The same group that was responsable for kidnapping hundreds of schoolgirls six years was behind the a similar act in north-western Katsina state last week, according to the terrorist organization's leader, Abubakar Shekau: "Our brothers were behind the abduction in Katsina.
Last Friday night, a large group of men armed with AK-47s overran the all-boys Government Science secondary school, leading over 300 students into surrounding forests.
In April 2014, the group kidnapped 276 girls from a school in Chibok, 100 of whom are still missing, and the group has similarly kidnapped thousands of other in north-eastern, and more recently, north-western Nigeria.
Lacking detail, however, Shekau's statement has been met with doubt, as officials in Katsina have already received ransom demands from other groups of bandits that witnesses say were responsible.
Given the reality that across the entire Sahel region, armed criminals, traffickers and Islamic extremists enjoy close relations, it's possible that the bandits may have traded some or all of the schoolboys to Boko Haram in exchange for money, weapons or other resources.
One of the students, 18-year-old Musa Adamu, was sleeping in the school dormitory when he heard gunshots: "The sound got louder, then I ran and jumped out of the window and over the fence of the school and ran along with many others into the forest. We spent the night there, because we were afraid to come back to the school,” he said.
Another student, Samatu Aliyu, was forced to flee into the forest by the attackers with hundreds of others, but escaped and found his way to Kankara after 36 hours.
300+ boys in Nigeria are still missing after gunmen stormed their school and kidnapped them. Parents condemned government inaction, and #BringBackOurBoys is trending.

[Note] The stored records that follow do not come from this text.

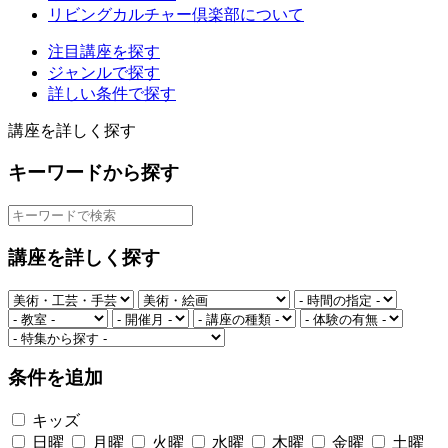
リビングカルチャー倶楽部について
注目講座を探す
ジャンルで探す
詳しい条件で探す
講座を詳しく探す
キーワードから探す
講座を詳しく探す
条件を追加
キッズ
日曜
月曜
火曜
水曜
木曜
金曜
土曜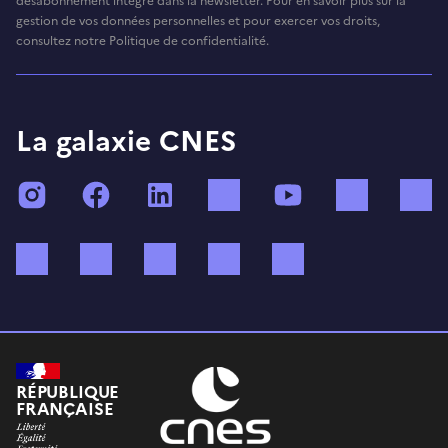
désabonnement intégré dans la newsletter. Pour en savoir plus sur la
gestion de vos données personnelles et pour exercer vos droits,
consultez notre Politique de confidentialité.
La galaxie CNES
Instagram
Facebook
LinkedIn
TikTok
YouTube
Twitch
Bluesky
Mastodon
X (ex Twitter)
WhatsApp
Spotify
RÉPUBLIQUE
FRANÇAISE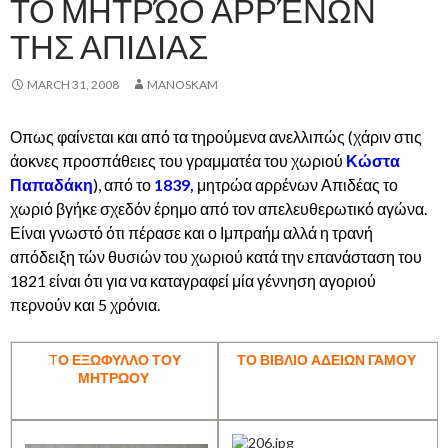
ΤΟ ΜΗΤΡΏΟ ΑΡΡΈΝΩΝ
ΤΗΣ ΑΠΙΔΙΑΣ
MARCH 31, 2008
MANOSKAM
Οπως φαίνεται και από τα τηρούμενα ανελλιπώς (χάριν στις
άοκνες προσπάθειες του γραμματέα του χωριού
Κώστα
Παπαδάκη
), από το
1839,
μητρώα αρρένων Απιδέας το
χωριό βγήκε σχεδόν έρημο από τον απελευθερωτικό αγώνα.
Είναι γνωστό ότι πέρασε και ο Ιμπραήμ αλλά η τρανή
απόδειξη τών θυσιών του χωριού κατά την επανάσταση του
1821 είναι ότι για να καταγραφεί μία γέννηση αγοριού
περνούν και 5 χρόνια.
Τ
Ο ΕΞΩΦΥΛΛΟ ΤΟΥ
ΤΟ ΒΙΒΛΙΟ ΑΔΕΙΩΝ ΓΑΜΟΥ
ΜΗΤΡΩΟΥ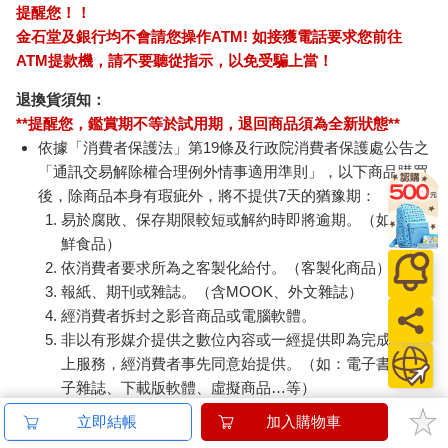
提醒您！！
金石堂及銀行均不會請您操作ATM! 如接獲電話要求您前往
ATM提款機，請不要聽從指示，以免受騙上當！
退換貨須知：
**提醒您，鑑賞期不等於試用期，退回商品須為全新狀態**
依據「消費者保護法」第19條及行政院消費者保護處公告之
「通訊交易解除權合理例外情事適用準則」，以下商品購買
後，除商品本身有瑕疵外，將不提供7天的猶豫期：
易於腐敗、保存期限較短或解約時即將逾期。（如：生
鮮食品）
依消費者要求所為之客製化給付。（客製化商品）
報紙、期刊或雜誌。（含MOOK、外文雜誌）
經消費者拆封之影音商品或電腦軟體。
非以有形媒介提供之數位內容或一經提供即為完成之線
上服務，經消費者事先同意始提供。（如：電子書、電
子雜誌、下載版軟體、虛擬商品…等）
已拆封之個人衛生用品。（如：內衣褲、刮鬍刀、除毛
立即結帳
加入購物車
刀…等）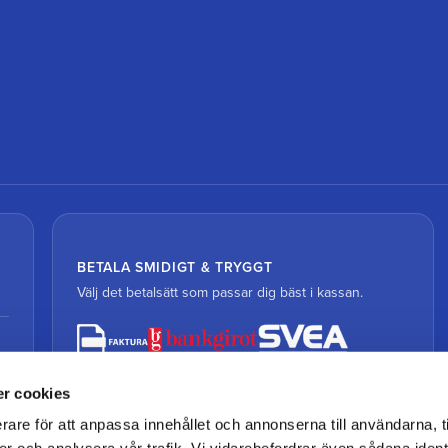
BETALA SMIDIGT & TRYGGT
Välj det betalsätt som passar dig bäst i kassan.
r cookies
rare för att anpassa innehållet och annonserna till användarna, t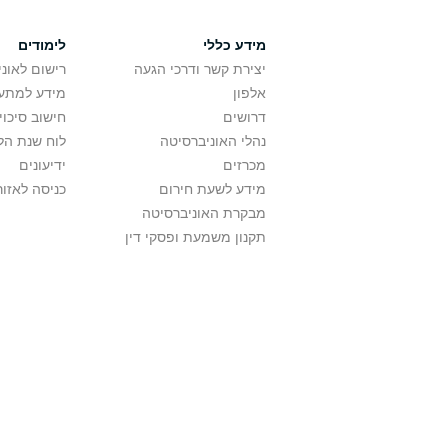
מידע כללי
לימודים
יצירת קשר ודרכי הגעה
רישום לאונ
אלפון
מידע למתענ
דרושים
חישוב סיכוי
נהלי האוניברסיטה
לוח שנת הל
מכרזים
ידיעונים
מידע לשעת חירום
כניסה לאזור
מבקרת האוניברסיטה
תקנון משמעת ופסקי דין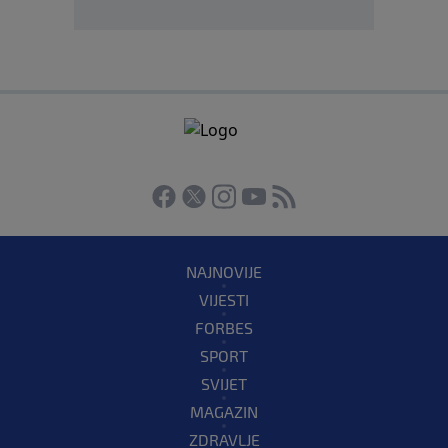
NAJNOVIJE
VIJESTI
FORBES
SPORT
SVIJET
MAGAZIN
ZDRAVLJE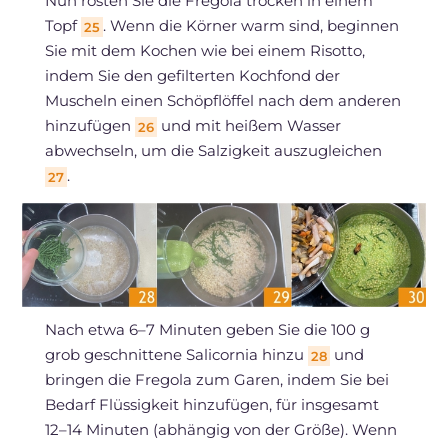
Nun rösten Sie die Fregola trocken in einem
Topf
. Wenn die Körner warm sind, beginnen
25
Sie mit dem Kochen wie bei einem Risotto,
indem Sie den gefilterten Kochfond der
Muscheln einen Schöpflöffel nach dem anderen
hinzufügen
und mit heißem Wasser
26
abwechseln, um die Salzigkeit auszugleichen
.
27
Nach etwa 6–7 Minuten geben Sie die 100 g
grob geschnittene Salicornia hinzu
und
28
bringen die Fregola zum Garen, indem Sie bei
Bedarf Flüssigkeit hinzufügen, für insgesamt
12–14 Minuten (abhängig von der Größe). Wenn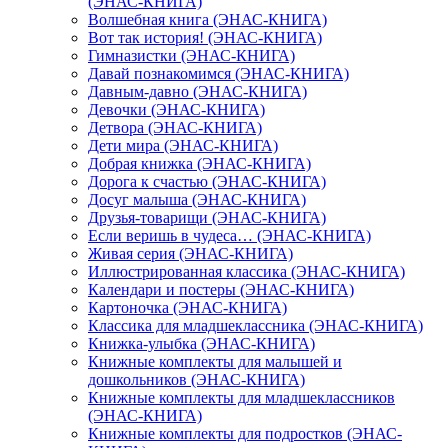
(ЭНАС-КНИГА)
Волшебная книга (ЭНАС-КНИГА)
Вот так история! (ЭНАС-КНИГА)
Гимназистки (ЭНАС-КНИГА)
Давай познакомимся (ЭНАС-КНИГА)
Давным-давно (ЭНАС-КНИГА)
Девочки (ЭНАС-КНИГА)
Детвора (ЭНАС-КНИГА)
Дети мира (ЭНАС-КНИГА)
Добрая книжка (ЭНАС-КНИГА)
Дорога к счастью (ЭНАС-КНИГА)
Досуг малыша (ЭНАС-КНИГА)
Друзья-товарищи (ЭНАС-КНИГА)
Если веришь в чудеса… (ЭНАС-КНИГА)
Живая серия (ЭНАС-КНИГА)
Иллюстрированная классика (ЭНАС-КНИГА)
Календари и постеры (ЭНАС-КНИГА)
Картоночка (ЭНАС-КНИГА)
Классика для младшеклассника (ЭНАС-КНИГА)
Книжка-улыбка (ЭНАС-КНИГА)
Книжные комплекты для малышей и
дошкольников (ЭНАС-КНИГА)
Книжные комплекты для младшеклассников
(ЭНАС-КНИГА)
Книжные комплекты для подростков (ЭНАС-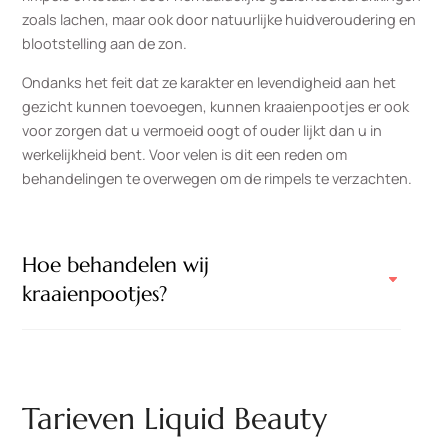
zoals lachen, maar ook door natuurlijke huidveroudering en
blootstelling aan de zon.
Ondanks het feit dat ze karakter en levendigheid aan het
gezicht kunnen toevoegen, kunnen kraaienpootjes er ook
voor zorgen dat u vermoeid oogt of ouder lijkt dan u in
werkelijkheid bent. Voor velen is dit een reden om
behandelingen te overwegen om de rimpels te verzachten.
Hoe behandelen wij
kraaienpootjes?
Tarieven Liquid Beauty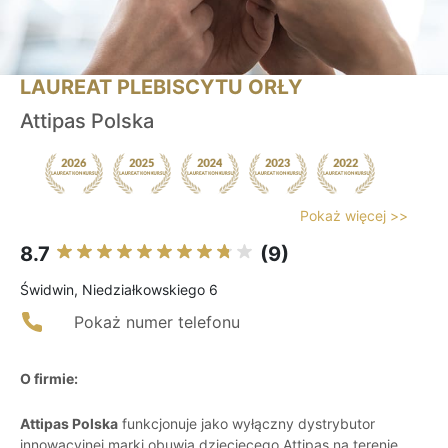
LAUREAT PLEBISCYTU ORŁY
Attipas Polska
Pokaż więcej >>
8.7
(9)
Świdwin, Niedziałkowskiego 6
Pokaż numer telefonu
O firmie:
Attipas Polska
funkcjonuje jako wyłączny dystrybutor
innowacyjnej marki obuwia dziecięcego Attipas na terenie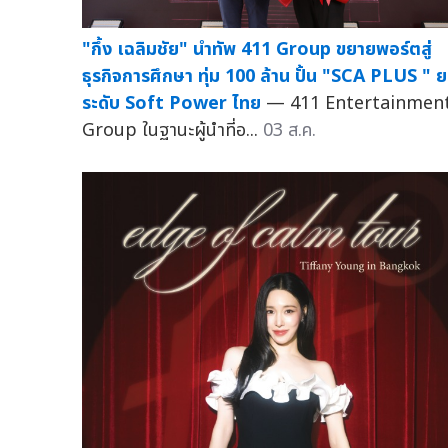
"กึ้ง เฉลิมชัย" นำทัพ 411 Group ขยายพอร์ตสู่
ธุรกิจการศึกษา ทุ่ม 100 ล้าน ปั้น "SCA PLUS " 
ระดับ Soft Power ไทย
— 411 Entertainmen
Group ในฐานะผู้นำที่อ...
03 ส.ค.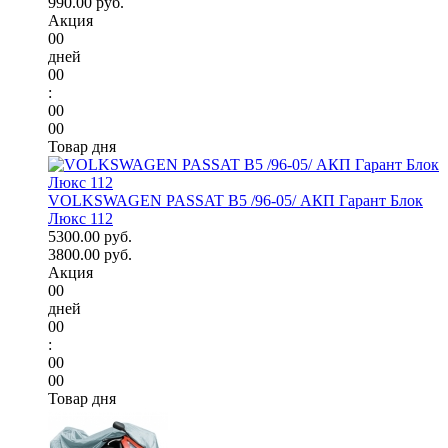
990.00 руб.
Акция
00
дней
00
:
00
00
Товар дня
VOLKSWAGEN PASSAT B5 /96-05/ АКП Гарант Блок
Люкс 112
5300.00 руб.
3800.00 руб.
Акция
00
дней
00
:
00
00
Товар дня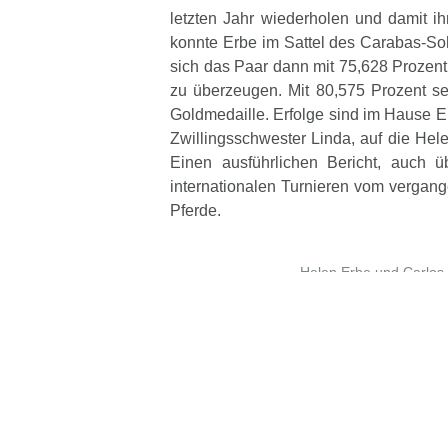
letzten Jahr wiederholen und damit ih
konnte Erbe im Sattel des Carabas-So
sich das Paar dann mit 75,628 Prozent 
zu überzeugen. Mit 80,575 Prozent s
Goldmedaille. Erfolge sind im Hause E
Zwillingsschwester Linda, auf die He
Einen ausführlichen Bericht, auch ü
internationalen Turnieren vom vergang
Pferde.
Helen Erbe und Carlos l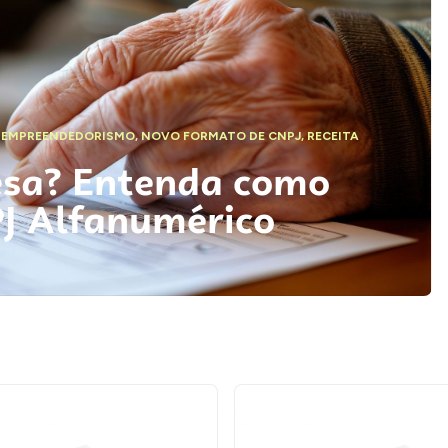
,
EMPREENDEDORISMO
,
NOVO FORMATO DE CNPJ
,
RECEITA
esa? Entenda como
PJ Alfanumérico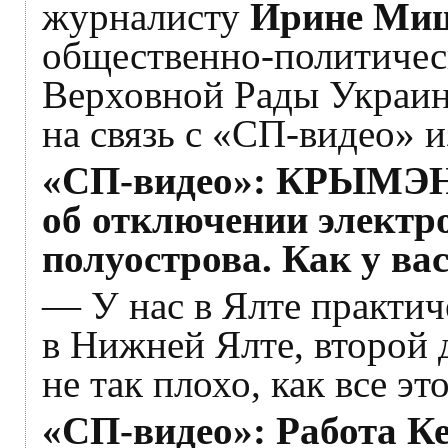
журналисту
Ирине Ми
общественно-политическ
Верховной Рады Украи
на связь с «СП-видео» 
«СП-видео»: КРЫМЭ
об отключении электр
полуострова. Как у вас
— У нас в Ялте практич
в Нижней Ялте, второй д
не так плохо, как все эт
«СП-видео»: Работа К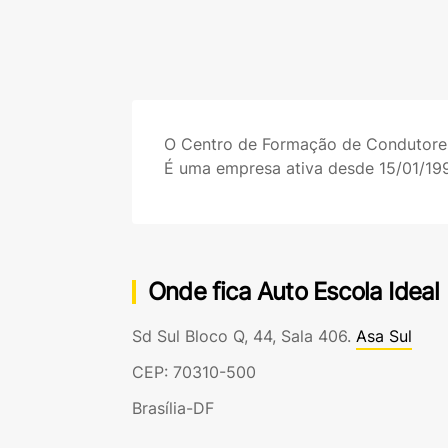
O Centro de Formação de Condutor
É uma empresa ativa desde 15/01/19
Onde fica Auto Escola Ideal I
Sd Sul Bloco Q, 44, Sala 406.
Asa Sul
CEP: 70310-500
Brasília-DF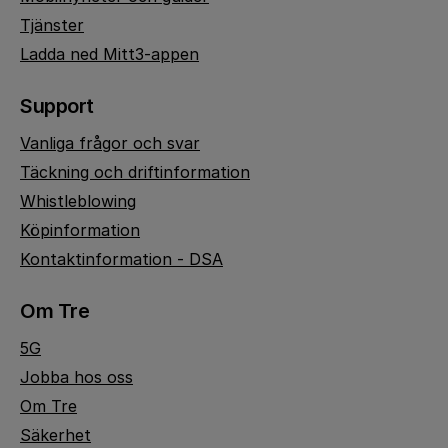
Tjänster
Ladda ned Mitt3-appen
Support
Vanliga frågor och svar
Täckning och driftinformation
Whistleblowing
Köpinformation
Kontaktinformation - DSA
Om Tre
5G
Jobba hos oss
Om Tre
Säkerhet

Boko Haram, who abducted 270+ girls in 2014, claimed responsibility. Many of those girls are still missing. pic.twitter.com/wlmLNnOhlu
“We walked from that night to the morning in the forest without shoes. Most of us had feet that were bleeding and there was nothing to eat. We only drank muddy water, and at some point, they left me behind and turned away, and so I ran and walked back alone,” Aliyu said.
The attack has sparked anger in the town, as Nigerian President Muhammadu Buhari, who is from Katsina, decried the "cowardly … attack on innocent children” while Kankara resident Jamilu Isah said the town was “in mourning."
“Our mothers are still crying everywhere you go in the town. People are not happy. We feel the government has abandoned us … we just want them to bring our boys back,” Isah stated.
According to Amnesty International, 1,126 people were killed by bandits between January and June of this year alone in Nigeria. Kidnappings and fatal robberies by bandits have become commonplace in recent years in Nigeria's north-west, and towns in forests close to the border with Niger have been most vulnerable to these attacks.
Given successive military operations have failed to destoy Boko Haram and its still-alive leader Shekau has been reported dead on multiple occassions, the attack in Katsina will put further pressure on Buhari and his government's failed attempts to address the endemic insecurity throughout Nigeria.
According to Bulama Bukarti, an extremism expert and analyst at the Tony Blair Institute, "The Buhari administration has not responded to this situation with the urgency, seriousness and tact it requires. Different military operations have been launched, but it’s clear that all of them are understaffed, under-skilled and underfunded."